However, this rule is not straightforward.
#EXAMPLE 1
#what I would expect
matrix (1:12, 0, 0)
<0 x 0 matrix>
Warning message:
In matrix(1:12, 0, 0) : data length exceeds size of matrix
#EXAMPLE 2
#don't like this
matrix (numeric (), 2, 3)
[,1] [,2] [,3]
[1,] NA NA NA
[2,] NA NA NA
The first example is what I would expect, but is inconsistent with the
previous examples.
(Because zero is a valid multiple of twelve).
I dislike the second example with recycling of a zero-length vector.
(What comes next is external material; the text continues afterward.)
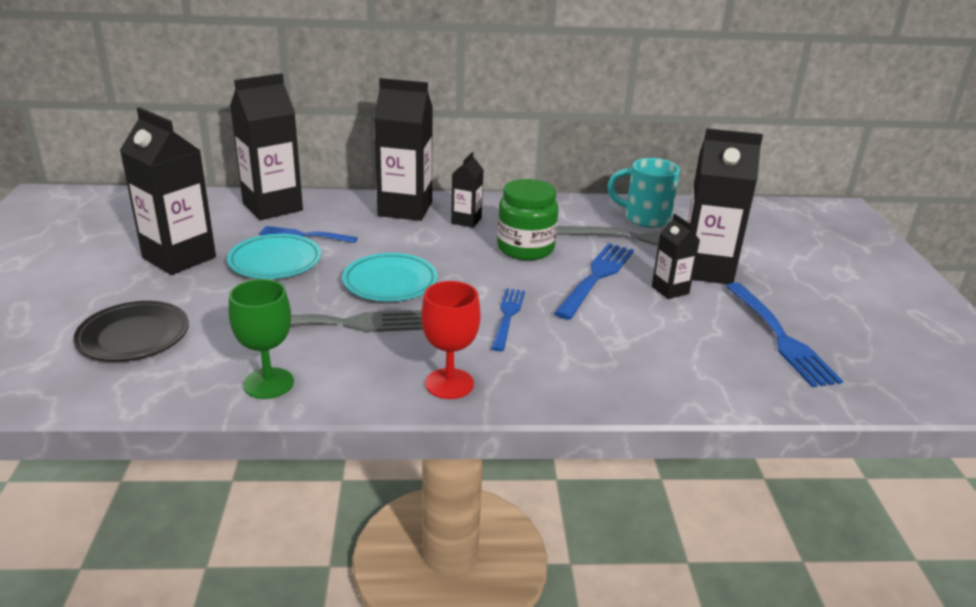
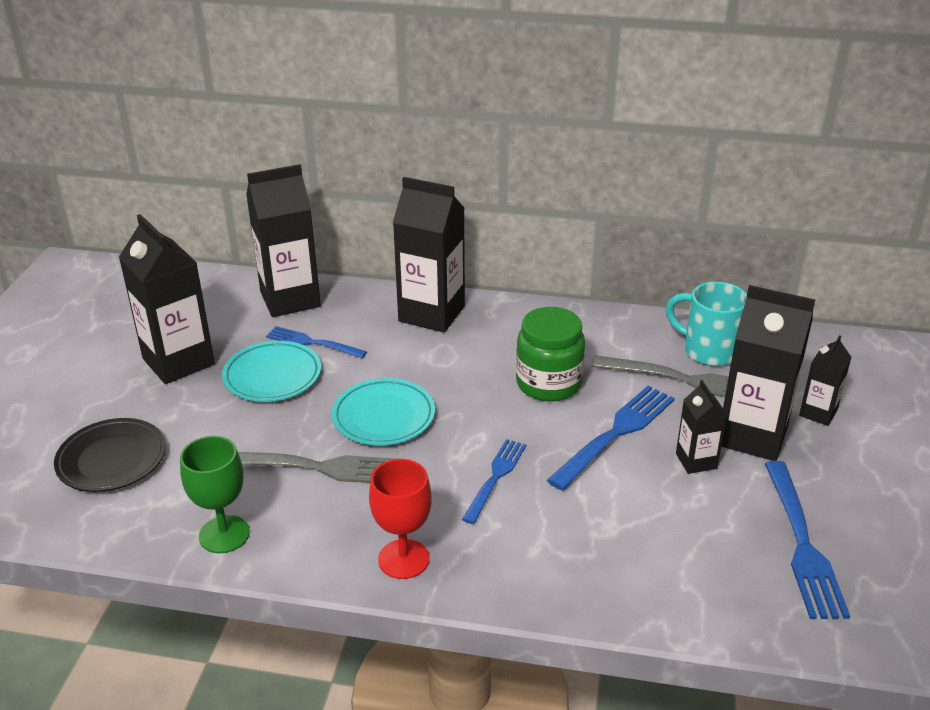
camera: 15 degrees right, 5 degrees up
black carton [451,152,484,228] -> black carton moved to [799,335,852,426]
This *is* covered in the help file, but also seems inconsistent with
the previous examples.
(Because two and three are not valid multiples of zero).
Also, I can't think of any reason why someone would want to construct
a matrix with extra data, and then discard part of it.
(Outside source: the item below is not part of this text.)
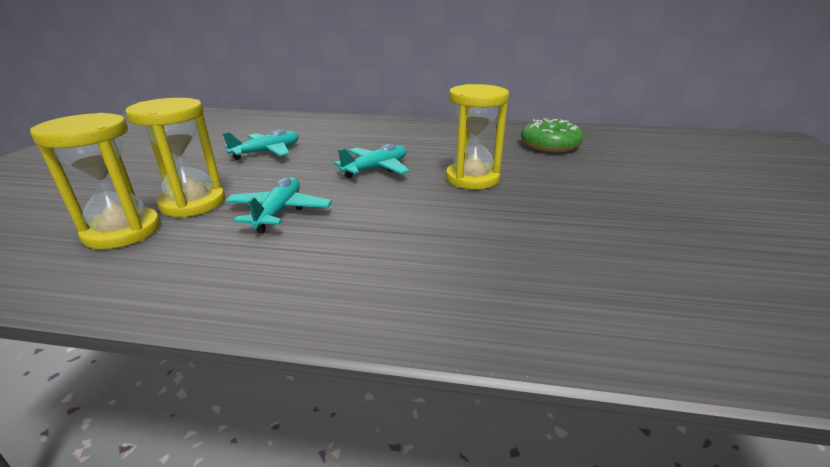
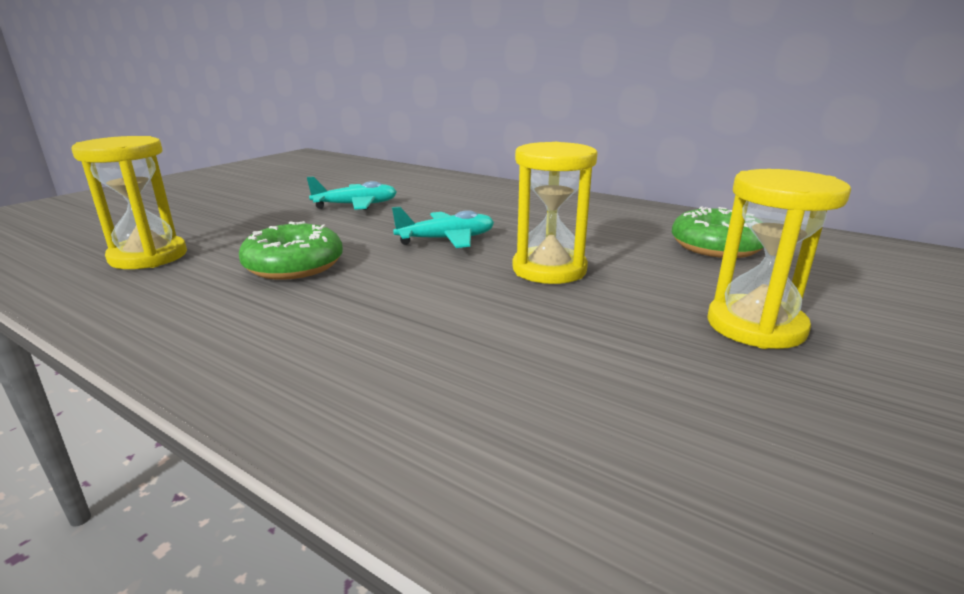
camera: 25 degrees right, 5 degrees down
yellow hourglass [126,98,225,218] -> yellow hourglass moved to [707,169,851,349]
turquoise plane [225,177,332,233] -> green donut [239,221,343,280]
And even if there was, then why not allow an arbitrarily longer length?
On Mon, Feb 1, 2021 at 10:08 PM Martin Maechler
<maechler at stat.math.ethz.ch> wrote:
Abby Spurdle (/??bi/)
on Mon, 1 Feb 2021 19:50:32 +1300 writes:
I'm a little surprised that the following doesn't trigger an error or a warning.
matrix (1:256, 8, 8)
The help file says that the main argument is recycled, if it's too short.
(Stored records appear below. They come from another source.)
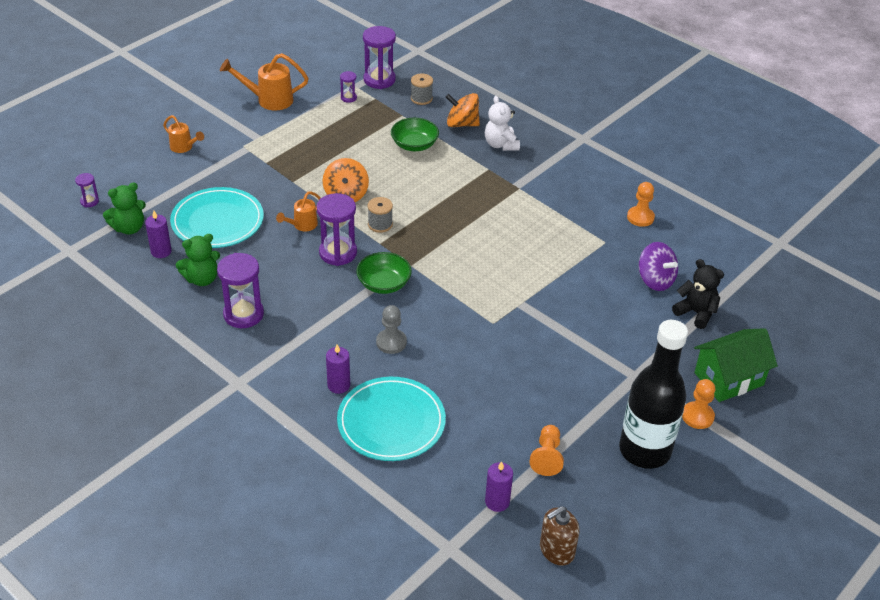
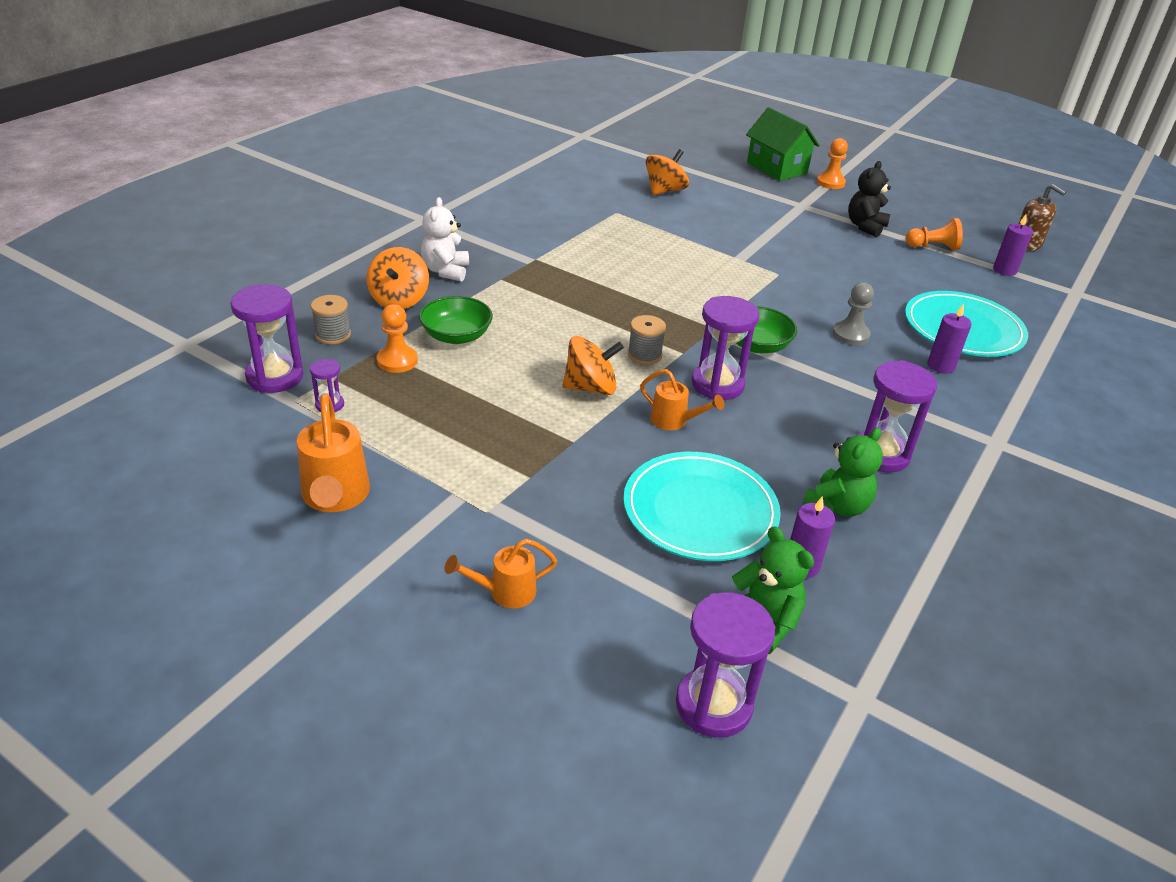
camera: 100 degrees left, 5 degrees down
purple hourglass [75,173,99,207] -> purple hourglass [676,593,775,738], size x2.02
orange watering can [163,115,204,153] -> orange watering can turned 135 degrees counterclockwise [445,539,557,608]
green teddy bear [176,234,220,286] -> green teddy bear turned 75 degrees clockwise [802,427,883,517]
white teddy bear [485,96,520,151] -> white teddy bear turned 120 degrees clockwise [421,197,469,281]
black bottle [619,320,688,469] -> none
orange pawn [627,182,655,227] -> orange pawn moved to [377,304,418,373]
purple spinning top [639,242,678,291] -> orange spinning top [646,149,689,195]
black teddy bear [672,259,724,329] -> black teddy bear moved to [848,161,891,237]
But doesn't say what happens if it's too long.
It's somewhat subtler than one may assume :
matrix(1:9, 2,3)
[,1] [,2] [,3]
[1,] 1 3 5
[2,] 2 4 6
Warning message:
In matrix(1:9, 2, 3) :
data length [9] is not a sub-multiple or multiple of the number of rows [2]
matrix(1:8, 2,3)
[,1] [,2] [,3]
[1,] 1 3 5
[2,] 2 4 6
Warning message:
In matrix(1:8, 2, 3) :
data length [8] is not a sub-multiple or multiple of the number of columns [3]
matrix(1:12, 2,3)
[,1] [,2] [,3]
[1,] 1 3 5
[2,] 2 4 6
So it looks to me the current behavior is quite on purpose.
Are you sure it's not documented at all when reading the docs
carefully? (I did *not*, just now).